厚生労働省は2002年12月27日、名古屋港に輸入された米国産トウモロコシに、日本で承認されていない遺伝子組み換えトウモロコシ「スターリンク(StarLink)」が混入しているのが見つかったと発表しました。

スターリンクが見つかったのは三井物産が輸入したコーンスターチ用トウモロコシ。輸入した約1万9000トンのうち1200トンを検査した結果、混入が判明しました。

厚生労働省は、食品衛生法に基づき廃棄または積み戻しの措置をとるほか、米国政府に原因究明を求めるといいます。

「スターリンク」はアベンティス・クロップサイエンス社(仏)が開発した殺虫毒素生成の組換え品種で、米国の規定では、人にアレルギー反応を起こす疑いがあるために動物飼料としてだけ承認していました。

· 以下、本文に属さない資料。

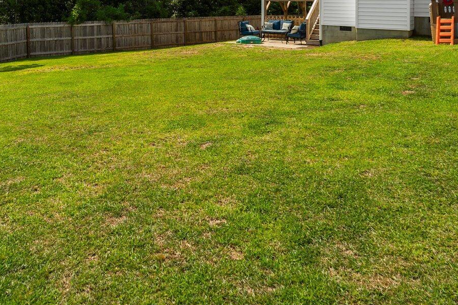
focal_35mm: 32
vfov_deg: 34.9
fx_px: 407
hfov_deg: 58.0
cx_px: 171
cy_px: -36
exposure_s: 1/200
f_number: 8
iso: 100
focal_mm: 14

しかし、2000年9月米国で、食品に混入して、300種類以上のトウモロコシ関連食品が米国全土でリコールされました。

日本では2001年4月より安全審査を受けて認可された組換え品種以外は食品に禁止となっています。

混入はわかっていたはず

ロイター記事によれば、米国農務省高官は、問題のスターリンクトウモロコシの残りは昨年すべて破壊されたと信じていたので、このニュースに驚いたと言ったそうですが、2年前のスターリンク事件までは遺伝子組換え品種を普通種に混ぜ込むやり方をとっていたため、在庫のトウモロコシには混入があることは承知していたはずです。

日本側のチェックはほとんどされていなかったので、気が緩んでいたとは業者の弁。日本がそうとう米国から甘く見られていたのは、日本政府のこれまでの対応に責任があったのは否めません。

GM作物が米国農業の競争力を損なう

今回の発覚で、米国輸出業者は主要取引国である日本が、ふたたび米国産農作物に背を向けるのではないかと恐れ、スターリンクによる少量のトウモロコシ汚染がすべての貨物を損なってしまう、厄介な問題だと述べました。

このように、米国は遺伝子組換え作物生産が米国の穀物輸出競争力を失う大きな原因となっていることに気がつかざるを得ないでしょう。ちなみにアベンティス・クロップサイエンス社は、スターリンク回収の影響によってその後 、Bayer AG BAYG.DE に売られました。

いずれにしても、人にアレルギーを起こすような、違法の組み換えトウモロコシは入っていないという100%の保証ができるまで米国トウモロコシは輸入禁止されるべきです。

なお、三井物産の責任も問われるべきでしょう。